View of one side of the commemorative coin featuring the participating teams of the 2011 Banjo Bowl.

A challenge coin is known as a small coin or medallion, bearing an organization emblem and carried by the organization's members. They are given to prove membership when challenged and to enhance morale. They are also considered a collectors item.

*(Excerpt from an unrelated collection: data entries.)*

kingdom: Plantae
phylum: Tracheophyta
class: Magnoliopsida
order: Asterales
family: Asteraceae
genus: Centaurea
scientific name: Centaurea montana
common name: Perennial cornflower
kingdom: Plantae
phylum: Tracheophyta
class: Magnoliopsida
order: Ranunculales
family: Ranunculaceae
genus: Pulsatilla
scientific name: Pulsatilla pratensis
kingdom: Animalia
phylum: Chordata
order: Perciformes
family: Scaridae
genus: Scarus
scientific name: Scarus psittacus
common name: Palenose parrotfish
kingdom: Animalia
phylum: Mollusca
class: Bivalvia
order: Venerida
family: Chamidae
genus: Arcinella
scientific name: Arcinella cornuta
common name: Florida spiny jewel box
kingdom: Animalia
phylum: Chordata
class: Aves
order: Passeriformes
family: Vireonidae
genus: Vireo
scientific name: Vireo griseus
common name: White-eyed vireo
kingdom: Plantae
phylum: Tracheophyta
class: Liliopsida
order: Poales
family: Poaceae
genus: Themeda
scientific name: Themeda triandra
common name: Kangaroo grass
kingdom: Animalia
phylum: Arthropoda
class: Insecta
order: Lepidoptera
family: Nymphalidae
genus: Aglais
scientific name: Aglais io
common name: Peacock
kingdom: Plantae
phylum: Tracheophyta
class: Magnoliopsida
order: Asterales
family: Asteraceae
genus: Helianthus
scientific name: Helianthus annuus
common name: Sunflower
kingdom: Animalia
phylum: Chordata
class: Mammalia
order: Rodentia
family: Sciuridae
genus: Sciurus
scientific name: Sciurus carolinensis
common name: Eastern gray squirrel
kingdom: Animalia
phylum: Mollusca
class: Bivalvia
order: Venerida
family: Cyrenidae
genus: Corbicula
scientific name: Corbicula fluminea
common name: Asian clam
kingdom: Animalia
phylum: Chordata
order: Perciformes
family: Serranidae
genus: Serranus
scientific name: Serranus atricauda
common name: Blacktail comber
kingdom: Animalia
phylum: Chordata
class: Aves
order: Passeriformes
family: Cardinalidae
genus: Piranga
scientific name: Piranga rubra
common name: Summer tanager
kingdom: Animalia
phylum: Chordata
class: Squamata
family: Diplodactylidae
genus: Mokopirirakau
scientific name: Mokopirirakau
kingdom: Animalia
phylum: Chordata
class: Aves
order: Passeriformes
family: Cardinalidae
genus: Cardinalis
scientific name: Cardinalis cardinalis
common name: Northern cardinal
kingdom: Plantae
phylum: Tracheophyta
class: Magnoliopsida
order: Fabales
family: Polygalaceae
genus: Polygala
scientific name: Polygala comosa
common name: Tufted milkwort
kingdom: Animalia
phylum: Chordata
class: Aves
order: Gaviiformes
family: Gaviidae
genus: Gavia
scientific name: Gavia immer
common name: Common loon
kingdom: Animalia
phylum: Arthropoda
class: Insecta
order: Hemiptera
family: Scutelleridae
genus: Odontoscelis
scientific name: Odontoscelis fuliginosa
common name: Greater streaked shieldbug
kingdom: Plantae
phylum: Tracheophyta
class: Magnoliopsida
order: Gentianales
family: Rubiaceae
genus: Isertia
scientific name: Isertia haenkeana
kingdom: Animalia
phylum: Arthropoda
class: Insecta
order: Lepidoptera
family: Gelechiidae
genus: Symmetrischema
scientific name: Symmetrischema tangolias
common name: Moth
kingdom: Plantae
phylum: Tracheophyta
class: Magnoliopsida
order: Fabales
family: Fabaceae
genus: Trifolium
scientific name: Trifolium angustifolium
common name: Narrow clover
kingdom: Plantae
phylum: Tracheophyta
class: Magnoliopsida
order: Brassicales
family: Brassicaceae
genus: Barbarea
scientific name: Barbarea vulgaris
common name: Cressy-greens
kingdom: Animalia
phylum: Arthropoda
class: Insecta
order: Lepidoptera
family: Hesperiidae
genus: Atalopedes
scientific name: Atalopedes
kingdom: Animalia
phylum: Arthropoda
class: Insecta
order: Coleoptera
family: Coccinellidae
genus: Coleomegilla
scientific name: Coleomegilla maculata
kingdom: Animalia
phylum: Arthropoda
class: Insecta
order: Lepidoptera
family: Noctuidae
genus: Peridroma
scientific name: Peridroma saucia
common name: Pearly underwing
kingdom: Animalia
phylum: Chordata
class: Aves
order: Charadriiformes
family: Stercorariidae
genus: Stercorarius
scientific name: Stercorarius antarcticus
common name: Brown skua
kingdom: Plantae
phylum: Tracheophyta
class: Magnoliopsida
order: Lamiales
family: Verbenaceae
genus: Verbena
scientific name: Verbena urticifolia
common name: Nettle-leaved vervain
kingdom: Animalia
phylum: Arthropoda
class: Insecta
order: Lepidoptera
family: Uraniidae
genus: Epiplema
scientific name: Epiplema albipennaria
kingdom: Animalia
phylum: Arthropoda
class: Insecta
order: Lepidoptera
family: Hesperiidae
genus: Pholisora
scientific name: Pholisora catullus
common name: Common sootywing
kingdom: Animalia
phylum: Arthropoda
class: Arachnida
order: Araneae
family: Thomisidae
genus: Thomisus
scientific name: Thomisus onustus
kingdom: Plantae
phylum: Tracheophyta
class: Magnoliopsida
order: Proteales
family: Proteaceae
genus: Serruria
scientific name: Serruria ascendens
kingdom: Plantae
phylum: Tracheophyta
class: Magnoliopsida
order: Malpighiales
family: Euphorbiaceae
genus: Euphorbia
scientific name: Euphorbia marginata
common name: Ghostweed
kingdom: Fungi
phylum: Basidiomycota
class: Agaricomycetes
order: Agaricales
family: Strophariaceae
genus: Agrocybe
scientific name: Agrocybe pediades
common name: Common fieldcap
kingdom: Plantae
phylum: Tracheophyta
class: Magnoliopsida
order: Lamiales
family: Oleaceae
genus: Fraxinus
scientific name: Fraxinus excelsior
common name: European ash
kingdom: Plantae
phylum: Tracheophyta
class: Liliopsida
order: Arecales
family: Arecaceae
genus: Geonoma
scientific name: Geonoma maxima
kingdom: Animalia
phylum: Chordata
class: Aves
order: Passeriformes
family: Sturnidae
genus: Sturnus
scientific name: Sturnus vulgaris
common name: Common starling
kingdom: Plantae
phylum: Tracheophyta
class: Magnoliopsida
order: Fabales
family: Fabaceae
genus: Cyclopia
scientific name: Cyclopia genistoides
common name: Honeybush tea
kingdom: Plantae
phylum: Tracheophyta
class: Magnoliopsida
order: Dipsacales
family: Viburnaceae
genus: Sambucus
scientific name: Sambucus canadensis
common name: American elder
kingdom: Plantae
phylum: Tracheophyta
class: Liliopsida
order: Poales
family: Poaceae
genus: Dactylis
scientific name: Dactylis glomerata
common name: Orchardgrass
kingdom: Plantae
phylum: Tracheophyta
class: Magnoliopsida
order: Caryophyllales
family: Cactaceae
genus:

The Manitoba Fire Service created a new challenge coin to commemorate the 10th Anniversary of September 11th and the 2011 Banjo Bowl which fell on the same day. Morden Fire Chief Andy Thiessen explains how this commemorative coin came to be.

 

View of opposite side of the coin featuring Ground Zero.

 

Thiessen says emergency personnel from several departments around Manitoba were seen at the Banjo Bowl selling the coins. 1500 hundred of the coins were produced and only a couple hundred are still available for purchase. He says the precedes from the sale of these coins will be going toward a memorial going up at the Legislative Building in Winnipeg. Thiessen explains the memorial will honour the fallen fighters and emergency personnel in Manitoba.

Thiessen says even though Ground Zero is quite a distance away from us as a province, the affects of what happened ten years ago are felt very strongly by emergency service personnel all over Manitoba and the world. He explains in the case of fire fighters, when something happens to a fellow fire fighter they can all feel that pain. He adds they know something like that could always happen to them.